The next bit is tricky, and requires two hands so I have no photos; I’ll describe it exactly as I do it. You might want to try a dry run when no one’s watching. Put the juice cartons away. Clear the table of everything bar the teflon sheet. I brace the back edge of the tray (with no bread) against my waist to hold it up at an angle with the front edge (where the first loaf awaits) about 2/3 of the way across the teflon. You’ll need both hands to gently ease the part of the floured towel with the first loaf on it up, almost out of the tray and then gently! slowly! move your hands under the loaf/towel and flip the loaf to land seam side down on the 1/3 of the teflon that awaits it. With experience and luck it will only deflate a little with the shock. Shuffle the next loaf up, back the tray a bit, repeat onto the next third of the teflon. And then the third loaf. You might have to ease the towel off the base of the loaves. It might even rip the base of the loaves (more flour next time), but don’t worry: you’re making rustic bread.

1634. The three loaves on the teflon sheet, which is sitting on the baking sheet/peel. That’s not the seam showing; I’ve put an edge on my sharpest knife and scored the tops of the loaves, holding the knife at an angle to cut under the top of the loaf. This cut allows controlled expansion of the loaf as it rises in the oven (as opposed to a loaf exploding at some random point of weakness). Mist the loaves, taking care to ensure that the cut surfaces are wet.

Now. The next bit isn’t tricky and should be done as quickly as possibly, BUT please be careful. Be especially wary of steam: hot steam can scald you very badly. Reinhart suggests putting a (non-meltable!) towel over the oven door as you do this bit, to prevent water cracking the glass.
Put the peel-equivalent with bread on teflon sheet near the oven, have the kettle of just-boiled water and your oven gloves nearby. Put the shallow baking pan on the bottom of the oven. Pull out the oven shelf. Slide the bread/teflon sheet off the peel and onto the baking stone. I often have to grab an oven glove and reposition the bread quickly, as one side or the other starts to fall off the stone.
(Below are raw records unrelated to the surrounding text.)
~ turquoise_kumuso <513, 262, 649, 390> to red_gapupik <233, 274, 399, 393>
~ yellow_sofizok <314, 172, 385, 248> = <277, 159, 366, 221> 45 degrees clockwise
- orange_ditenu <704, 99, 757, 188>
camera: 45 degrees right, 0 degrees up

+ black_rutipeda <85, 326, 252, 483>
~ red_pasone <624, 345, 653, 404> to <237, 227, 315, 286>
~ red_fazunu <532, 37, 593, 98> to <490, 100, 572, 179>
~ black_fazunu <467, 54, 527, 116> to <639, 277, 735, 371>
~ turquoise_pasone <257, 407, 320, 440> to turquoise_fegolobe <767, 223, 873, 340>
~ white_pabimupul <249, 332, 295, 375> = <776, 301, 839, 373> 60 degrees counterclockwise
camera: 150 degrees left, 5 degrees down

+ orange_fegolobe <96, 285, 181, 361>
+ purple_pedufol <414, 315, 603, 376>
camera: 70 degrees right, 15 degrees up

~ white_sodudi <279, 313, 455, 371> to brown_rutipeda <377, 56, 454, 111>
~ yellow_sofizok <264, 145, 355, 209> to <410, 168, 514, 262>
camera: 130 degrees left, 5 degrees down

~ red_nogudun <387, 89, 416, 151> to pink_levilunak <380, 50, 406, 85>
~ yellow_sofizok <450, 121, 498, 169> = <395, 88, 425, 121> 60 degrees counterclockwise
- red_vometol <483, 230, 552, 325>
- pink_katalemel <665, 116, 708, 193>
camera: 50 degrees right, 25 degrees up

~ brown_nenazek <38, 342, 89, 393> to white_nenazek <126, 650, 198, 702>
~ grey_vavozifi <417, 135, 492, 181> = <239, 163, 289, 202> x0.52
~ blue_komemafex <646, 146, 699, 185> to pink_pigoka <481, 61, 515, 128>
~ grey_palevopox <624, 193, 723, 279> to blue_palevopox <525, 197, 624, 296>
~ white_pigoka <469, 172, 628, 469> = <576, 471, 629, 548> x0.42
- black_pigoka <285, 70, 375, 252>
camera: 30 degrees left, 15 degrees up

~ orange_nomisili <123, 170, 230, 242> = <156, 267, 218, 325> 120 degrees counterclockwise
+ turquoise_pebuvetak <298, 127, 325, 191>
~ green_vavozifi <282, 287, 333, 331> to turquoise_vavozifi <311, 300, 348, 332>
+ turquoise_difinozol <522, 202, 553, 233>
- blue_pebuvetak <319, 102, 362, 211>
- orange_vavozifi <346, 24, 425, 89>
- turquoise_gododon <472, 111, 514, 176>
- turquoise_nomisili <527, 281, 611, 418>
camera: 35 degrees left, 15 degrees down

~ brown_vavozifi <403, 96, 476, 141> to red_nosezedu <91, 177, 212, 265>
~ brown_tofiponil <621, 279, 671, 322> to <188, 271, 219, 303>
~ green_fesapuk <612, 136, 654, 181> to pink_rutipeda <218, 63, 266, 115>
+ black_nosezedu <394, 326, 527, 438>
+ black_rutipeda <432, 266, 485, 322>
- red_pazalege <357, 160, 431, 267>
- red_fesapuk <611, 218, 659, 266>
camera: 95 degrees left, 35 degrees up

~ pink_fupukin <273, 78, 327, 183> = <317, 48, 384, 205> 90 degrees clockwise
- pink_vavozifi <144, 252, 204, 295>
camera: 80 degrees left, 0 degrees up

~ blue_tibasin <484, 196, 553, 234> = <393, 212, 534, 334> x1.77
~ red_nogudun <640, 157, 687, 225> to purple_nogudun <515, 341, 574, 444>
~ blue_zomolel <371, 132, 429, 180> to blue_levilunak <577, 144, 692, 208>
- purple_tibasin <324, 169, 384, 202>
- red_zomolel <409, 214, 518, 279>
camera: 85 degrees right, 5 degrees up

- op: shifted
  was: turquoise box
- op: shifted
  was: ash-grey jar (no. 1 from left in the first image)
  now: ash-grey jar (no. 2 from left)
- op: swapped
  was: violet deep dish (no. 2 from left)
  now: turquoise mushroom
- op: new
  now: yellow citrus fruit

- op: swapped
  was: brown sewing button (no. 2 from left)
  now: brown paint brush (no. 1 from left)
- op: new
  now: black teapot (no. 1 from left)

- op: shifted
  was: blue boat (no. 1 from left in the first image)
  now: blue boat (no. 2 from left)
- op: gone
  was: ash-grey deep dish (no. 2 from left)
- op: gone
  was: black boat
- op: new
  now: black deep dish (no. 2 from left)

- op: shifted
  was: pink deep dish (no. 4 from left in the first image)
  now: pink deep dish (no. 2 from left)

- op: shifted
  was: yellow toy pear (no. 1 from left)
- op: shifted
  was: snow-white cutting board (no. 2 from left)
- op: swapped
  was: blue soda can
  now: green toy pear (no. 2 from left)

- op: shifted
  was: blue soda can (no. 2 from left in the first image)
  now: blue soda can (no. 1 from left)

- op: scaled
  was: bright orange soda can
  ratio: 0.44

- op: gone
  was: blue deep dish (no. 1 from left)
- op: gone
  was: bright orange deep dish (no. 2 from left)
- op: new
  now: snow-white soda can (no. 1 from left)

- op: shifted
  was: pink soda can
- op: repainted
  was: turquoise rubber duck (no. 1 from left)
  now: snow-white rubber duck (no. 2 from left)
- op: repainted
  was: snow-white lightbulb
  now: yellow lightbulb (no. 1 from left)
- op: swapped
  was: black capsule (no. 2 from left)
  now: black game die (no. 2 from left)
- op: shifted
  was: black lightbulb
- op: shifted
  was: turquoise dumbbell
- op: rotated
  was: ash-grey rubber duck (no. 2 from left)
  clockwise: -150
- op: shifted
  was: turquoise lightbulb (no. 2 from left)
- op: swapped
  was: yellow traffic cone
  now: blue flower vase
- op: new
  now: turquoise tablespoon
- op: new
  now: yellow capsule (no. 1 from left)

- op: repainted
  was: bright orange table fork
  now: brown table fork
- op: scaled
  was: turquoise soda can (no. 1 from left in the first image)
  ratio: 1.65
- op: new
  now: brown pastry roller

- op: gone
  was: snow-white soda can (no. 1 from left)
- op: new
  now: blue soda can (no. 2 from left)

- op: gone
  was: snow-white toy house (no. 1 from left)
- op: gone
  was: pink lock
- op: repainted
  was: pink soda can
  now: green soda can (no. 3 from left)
Push the oven shelf back. Put your oven gloves on. Pull the baking pan out just far enough that you can CAREFULLY pour about a cup of hot water into the pan; hold your face and hands away as dangerously hot steam will billow when you do this. That steam is needed to give the bread a nice crust: push the pan back into the oven as quickly as you safely can. Shut the oven door. Catch your breath; relax. Set the oven timer for 25 minutes.

1636. Several things. First, you can see my bake stone (a slab of kiln shelf cut to fit an oven shelf). Next, it’s only been 2 minutes, but look at the rounded base of the loaves on the stone: they’re cooking and rising rapidly. The cuts are already beginning to open, too. Note the sheen on the loaves, a sign that the oven is nicely moist. The moisture keeps the surface of the loaves flexible, allowing better oven spring, and a shiny crust is desirable. Keep it moist: every 3-4 minutes for the first 10 minutes, I open the oven door, quickly spray the side and back walls of the oven with water from the plant mister, then shut the door. After about 15 minutes the moisture is not longer needed.

After 25 minutes, if the loaves are browning (gold to medium brown) test the loaves, tapping for a hollow sound and checking to see the base is not burning. The long, slow fermentation consumes a lot of the sugars in the flour, which means these loaves will not easily bake dark brown; if they do, there may be burnt bits. I prefer mine like this:
1752. The loaves are cool enough to cut, just in time to have warm bread with dinner. All these images click for bigger, but it’s probably a good idea to do that and look at the sliced surface. Can you see the glossy, translucent crumb and open, uneven structure characteristic of a bread made with wet dough? The sense of movement as the gas bubbles expand up away from the hot base of the loaf? I’m a bit annoyed, though. This turned out to be the *least* hole-y section of any loaf (holes are regarded as desirable here). Alas, all evidence of this has been eaten.

I hope this proves helpful. It’s not the only way to bake bread like this; it works well for me, but you may find various changes suit your flour or your lifestyle.